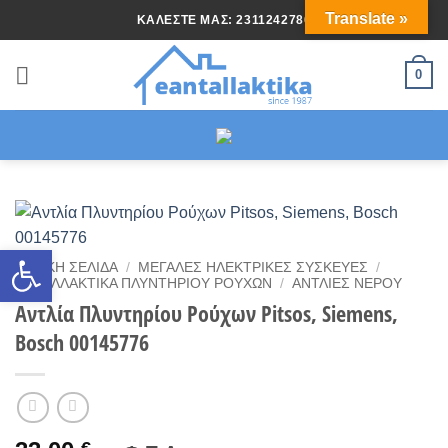
Μετάβαση
Translate »
ΚΑΛΈΣΤΕ ΜΑΣ: 2311242786
στο
περιεχόμενο
0
Ανοίξτε τη γραμμή εργαλείων
ΑΡΧΙΚΉ ΣΕΛΊΔΑ
/
ΜΕΓΆΛΕΣ ΗΛΕΚΤΡΙΚΈΣ ΣΥΣΚΕΥΈΣ
/
ΑΝΤΑΛΛΑΚΤΙΚΆ ΠΛΥΝΤΉΡΙΟΎ ΡΟΎΧΩΝ
/
ΑΝΤΛΊΕΣ ΝΕΡΟΎ
Αντλία Πλυντηρίου Ρούχων Pitsos, Siemens,
Bosch 00145776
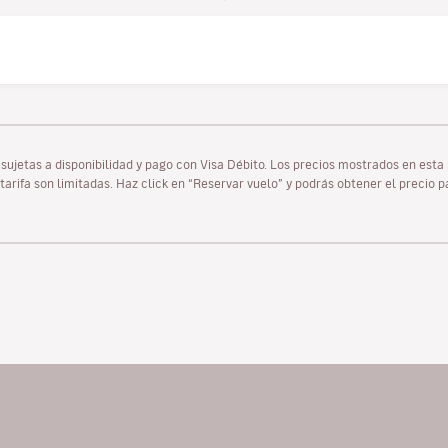
as sujetas a disponibilidad y pago con Visa Débito. Los precios mostrados en es
tarifa son limitadas. Haz click en “Reservar vuelo” y podrás obtener el precio 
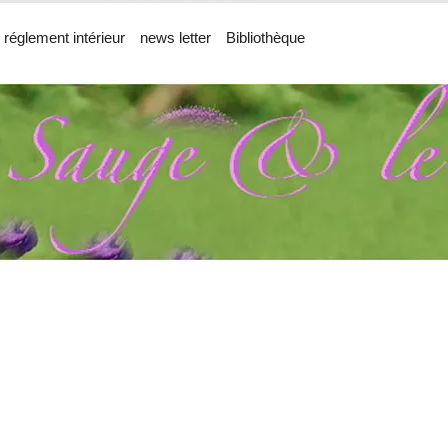
 réglement intérieur
news letter
Bibliothèque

◇ ◇ ◇

## The problem
Word for word, repeat only the lines from the line containing "ΑΝΤΛΊΕΣ ΝΕΡΟΎ" through the end of the data, without any pictures.

## Output for this task
ΑΝΤΛΊΕΣ ΝΕΡΟΎ
Αντλία Πλυντηρίου Ρούχων Pitsos, Siemens,
Bosch 00145776
as sujetas a disponibilidad y pago con Visa Débito. Los precios mostrados en es
tarifa son limitadas. Haz click en “Reservar vuelo” y podrás obtener el precio 
 réglement intérieur
news letter
Bibliothèque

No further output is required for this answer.